The first of these sections was designed to capture natural handwriting in lower case. Participants were asked to copy a number of pangrams (sentences that include all the letters of the alphabet), mostly obtained from Rutter, 2014. Because each of these sentences contains all the letters of the Latin alphabet, a good sense of the person’s handwriting could be gleaned from simply looking at the first page of a completed copy-book form, with each letter appearing a handful of times within this section.

The second section provided participants with sentences that include proper nouns (both cities and people), enabling us to study the relationship between the upper-case and lower-case letters. This section also provided a long string of numbers. The third and last section repeated the pangrams from the first page, but now in an all-caps setting, to produce a good sense of the person’s printed handwriting.

The copy-book form was originally created in English, Spanish and Catalan, and later adapted to Dutch, French, German, Portuguese, Polish, Italian, Croatian, Romanian, Slovak, Turkish, Indonesian, Czech, Swedish, Hungarian, Finnish, Danish and Vietnamese. The sentences for each language were verified with local consultants, and necessary adaptations were made for each of the alphabets. Each language version included accented characters unique to their orthography.

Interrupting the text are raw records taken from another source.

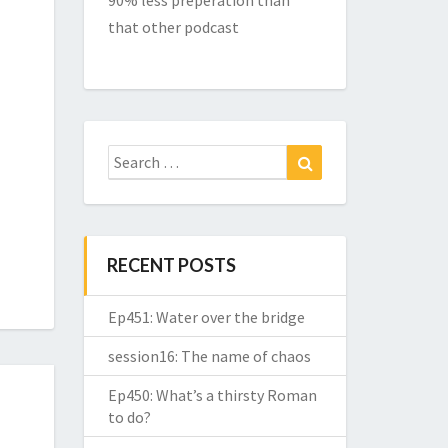
90% less preperation than
that other podcast
Search
Search
for:
RECENT POSTS
Ep451: Water over the bridge
session16: The name of chaos
Ep450: What’s a thirsty Roman
to do?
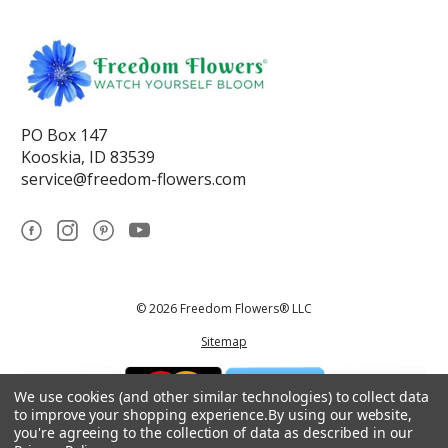
PO Box 147
Kooskia, ID 83539
service@freedom-flowers.com
© 2026 Freedom Flowers® LLC
Sitemap
We use cookies (and other similar technologies) to collect data
to improve your shopping experience.
By using our website,
you're agreeing to the collection of data as described in our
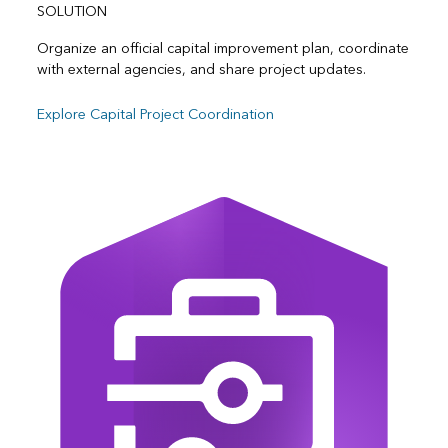
SOLUTION
Organize an official capital improvement plan, coordinate
with external agencies, and share project updates.
Explore Capital Project Coordination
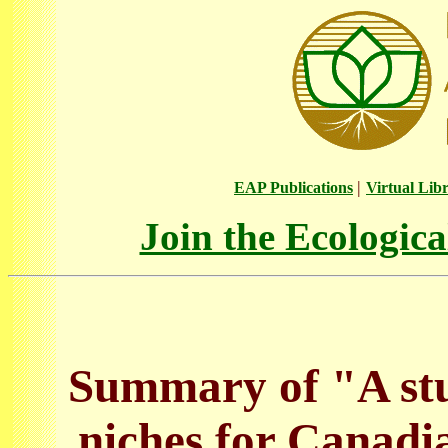
|
EAP Publications
Virtual Lib
Join the Ecologic
Summary of "A stu
niches for Canadi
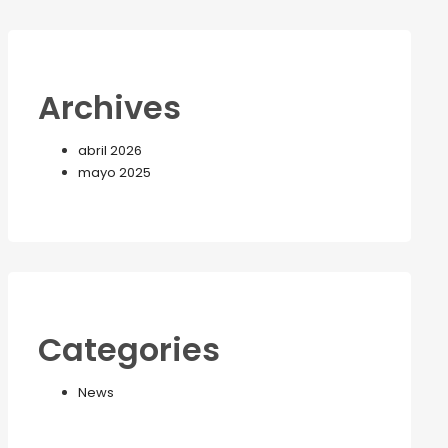
Archives
abril 2026
mayo 2025
Categories
News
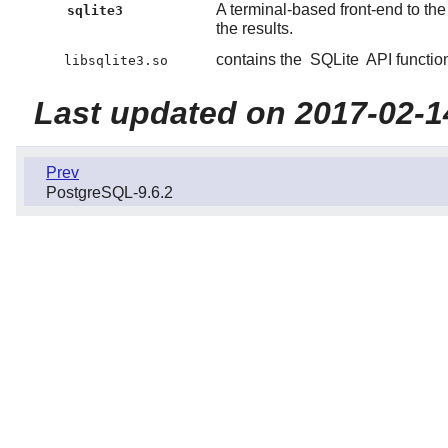
A terminal-based front-end to th
sqlite3
the results.
contains the
SQLite
API functio
libsqlite3.so
Last updated on 2017-02-1
Prev
PostgreSQL-9.6.2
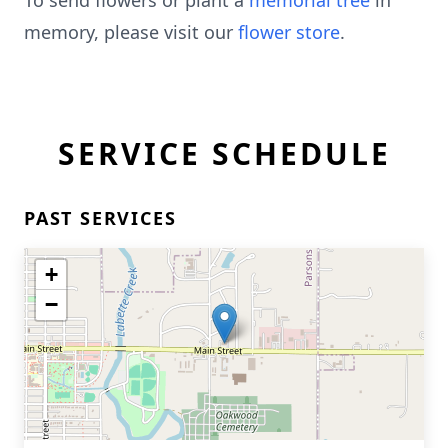
To send flowers or plant a
memorial tree
in
memory, please visit our
flower store
.
SERVICE SCHEDULE
PAST SERVICES
+
−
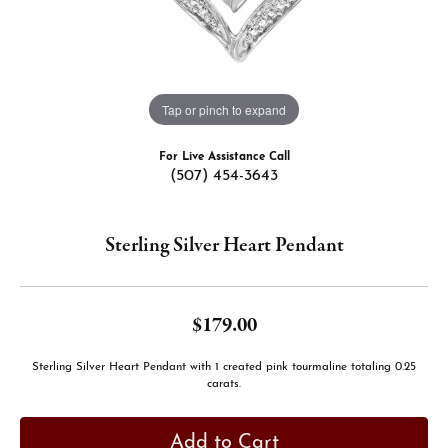
Tap or pinch to expand
For Live Assistance Call
(507) 454-3643
Sterling Silver Heart Pendant
$179.00
Sterling Silver Heart Pendant with 1 created pink tourmaline totaling 0.25
carats.
Add to Cart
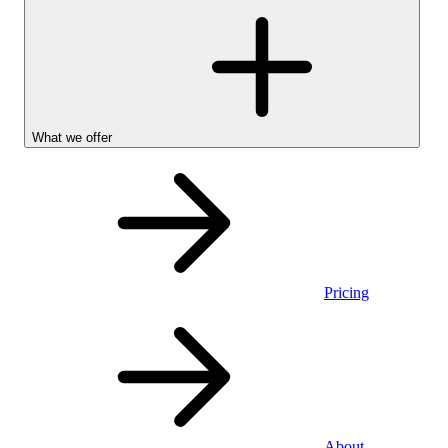
What we offer
Pricing
Personal
About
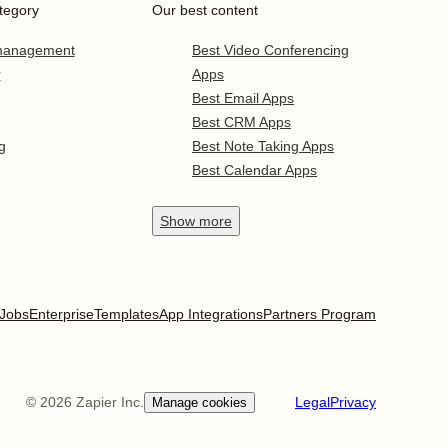
tegory
Our best content
 management
Best Video Conferencing
r
Apps
Best Email Apps
Best CRM Apps
g
Best Note Taking Apps
Best Calendar Apps
Show
more
Jobs
Enterprise
Templates
App Integrations
Partners Program
©
2026
Zapier Inc.
Legal
Privacy
Manage cookies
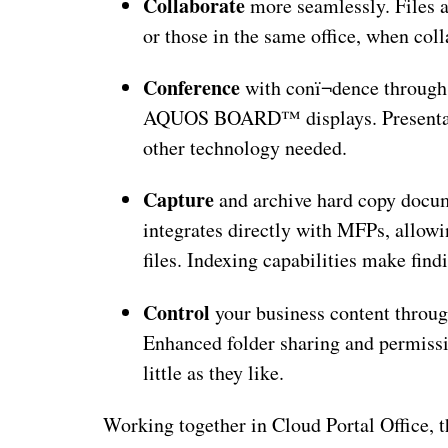
Collaborate
more seamlessly. Files a
or those in the same office, when coll
Conference
with conï¬dence through 
AQUOS BOARD™ displays. Presentatio
other technology needed.
Capture
and archive hard copy docu
integrates directly with MFPs, allowi
files. Indexing capabilities make fin
Control
your business content through
Enhanced folder sharing and permissio
little as they like.
Working together in Cloud Portal Office, th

Contributors to the database were also invited to take part in another in-house psychology-based study about the perceptual implications of familiarity. Participants completed a follow-up survey that measured these biases, and the findings of this study can be found here.

The intention of this research was to create a new knowledge base for the contemporary use of the Latin script. We wanted to construct an accurate idea of how readers of today write in order to inform our design process and produce better font solutions. This new knowledge has in fact already fuelled the design of Typotheque’s latest typeface: Dash, a new script typeface by Petra Dočekalová.

Because we believe in Open Science, this research is available to the public under the Creative Commons BY-SA 4.0 licence. This means you can use the data in this repository as inspiration in your creative process, as well as directly take any of its samples – even for new commercial projects, as long as you provide the appropriate credit and allow others to use your adaptations under the same terms.

A package with all anonymised raw data is available on request. Additionally, the full manuscript for this research, with a more extensive description of the preliminary literature review and methods, is also available. Feel free to reach out at hector@typotheque.com.

Copy-book form adaptations were made possible by Ioana Stănescu and Ada Ardeleanu (Romanian), Marc Simón and Abril Tibau "Xoxo" (Catalan), Marlis Zimmermann (Dutch), Magdalena Jaglińska (Polish), Trung Nguyen (Vietnamese), Inan Bostanci and Aybüke Uytun Yılmaz (Turkish), Sara Sofia Pitkänen (Finnish), Roberto Arista (Italian), Nikola Djurek (Croatian) and Peter Biľak (Czech and Slovak).

1/ Although the copy-book form was designed to be printed, completed, scanned and submitted, for those who could not use a printer, a non-printable version was also made available. Given the voluntary nature of this research, the decision as to whether to print the form was left to participants.

2/ Norwegian participants were surveyed using the English version of the form.

3/ We pre-registered the population background we were aiming to sample, and after collecting voluntary data for a few months, the Prolific recruitment platform was used to collect data from more participants and to ensure the sample matched our expected proportions of population.